The National Labor Relations Board (NLRB) announced Jan. 18 that it is considering adopting a new legal standard for whether confidentiality requirements, known informally as "gag orders," in mandatory arbitration agreements violate the National Labor Relations Act (NLRA). We've gathered articles on the news from SHRM Online and other outlets.
Briefs Invited
In Ralphs Grocery Co., the NLRB invited briefs on this issue by March 21. The board asked whether the arbitration policy in this case interferes with employees' right to file board charges or otherwise access board processes. The NLRB also asked, in the event that the Federal Arbitration Act does not prevent the board from reviewing arbitration-related confidentiality requirements under the NLRA, what standard the board should apply to determine whether such requirements are legal.
(NLRB)
Possible Effect on Arbitration Contracts
The case could allow the NLRB to make mandatory arbitration contracts more worker-friendly by outlawing confidentiality requirements and boosting employee protections against losing access to administrative agencies.
Trump-Era Decision
In 2020, the NLRB ruled in California Commerce Club that employers that require employees to arbitrate work-related disputes can mandate that those workers keep silent about the proceedings. Carefully worded clauses to this effect were determined to be lawful if they were separate from workplace rules, according to the ruling. The board is now considering overturning this decision.
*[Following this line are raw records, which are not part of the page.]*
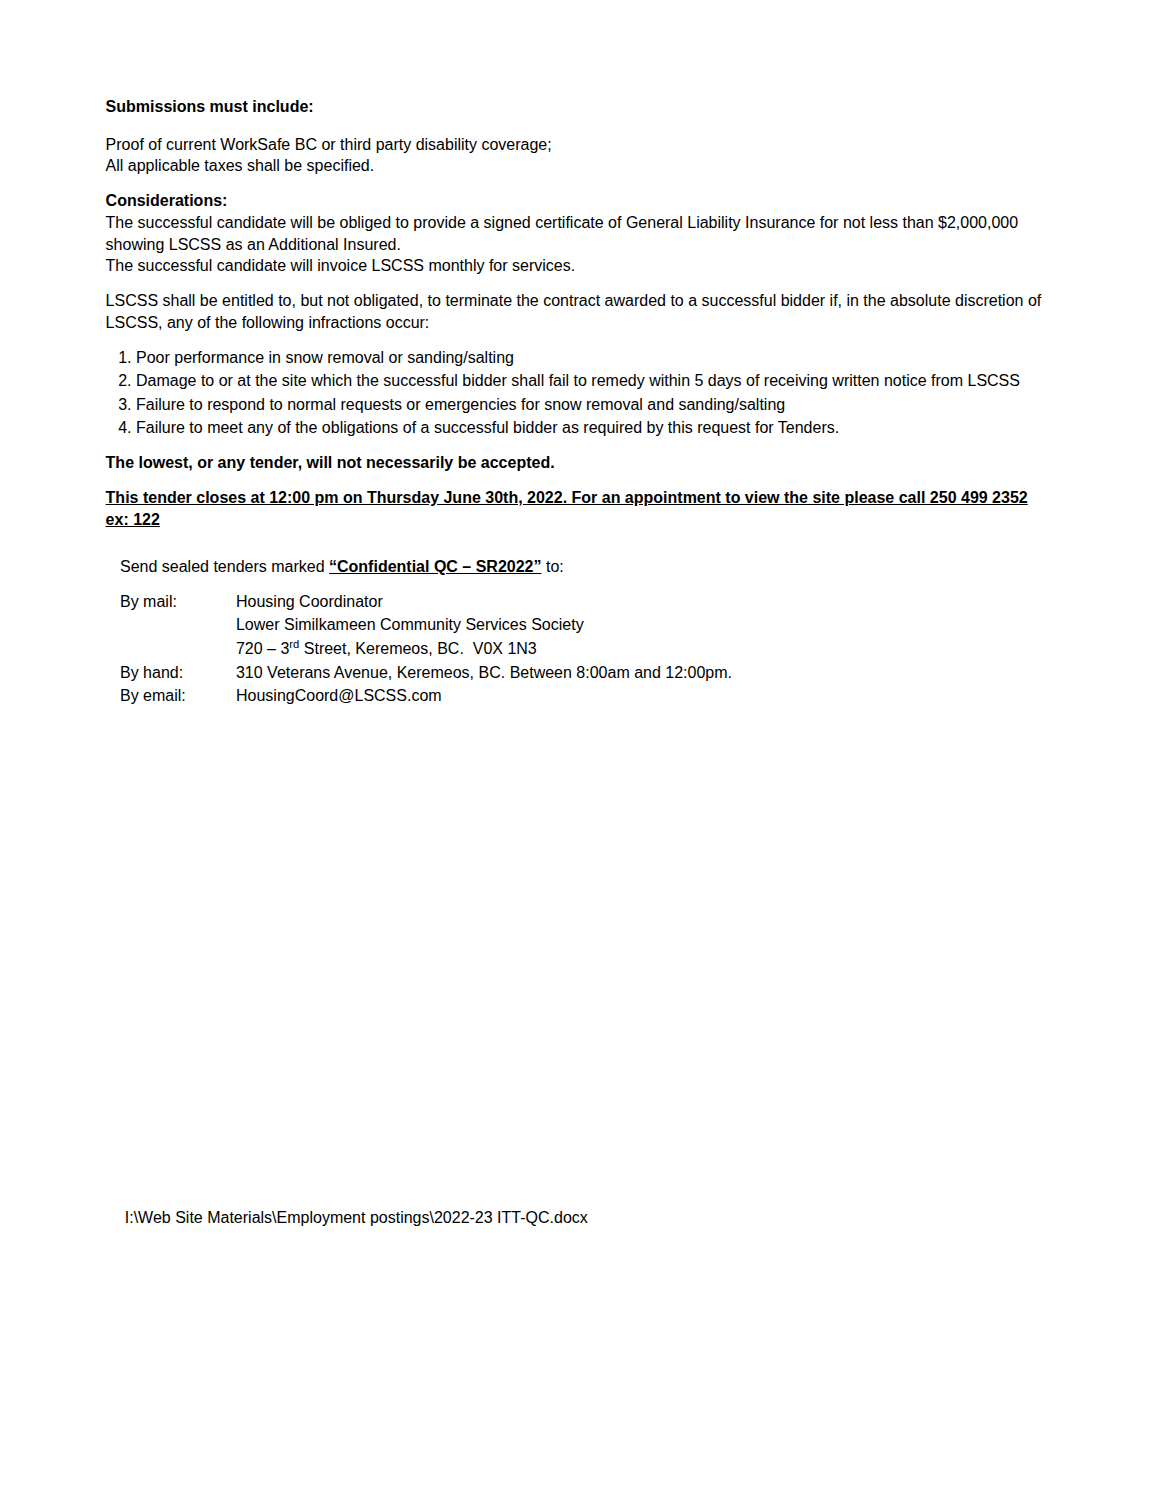Submissions must include:
Proof of current WorkSafe BC or third party disability coverage;
All applicable taxes shall be specified.
Considerations:
The successful candidate will be obliged to provide a signed certificate of General Liability Insurance for not less than $2,000,000 showing LSCSS as an Additional Insured.
The successful candidate will invoice LSCSS monthly for services.
LSCSS shall be entitled to, but not obligated, to terminate the contract awarded to a successful bidder if, in the absolute discretion of LSCSS, any of the following infractions occur:
Poor performance in snow removal or sanding/salting
Damage to or at the site which the successful bidder shall fail to remedy within 5 days of receiving written notice from LSCSS
Failure to respond to normal requests or emergencies for snow removal and sanding/salting
Failure to meet any of the obligations of a successful bidder as required by this request for Tenders.
The lowest, or any tender, will not necessarily be accepted.
This tender closes at 12:00 pm on Thursday June 30th, 2022. For an appointment to view the site please call 250 499 2352 ex: 122
Send sealed tenders marked “Confidential QC – SR2022” to:
| By mail: | Housing Coordinator |
| | Lower Similkameen Community Services Society |
| | 720 – 3 rd Street, Keremeos, BC. V0X 1N3 |
| By hand: | 310 Veterans Avenue, Keremeos, BC. Between 8:00am and 12:00pm. |
| By email: | HousingCoord@LSCSS.com |
I:\Web Site Materials\Employment postings\2022-23 ITT-QC.docx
Standard for Workplace Policies Is Under Review
The NLRB also is considering replacing a standard that made it easier to defend workplace policies. In Stericycle Inc., the board is determining whether it should adopt a new legal standard to determine whether employer work rules violate the NLRA.
NLRB Considers Definition of Independent Contractor
In addition, the NLRB has announced that it may replace the existing standard for who is an independent contractor, inviting briefs on the considered change to be filed by Feb. 10.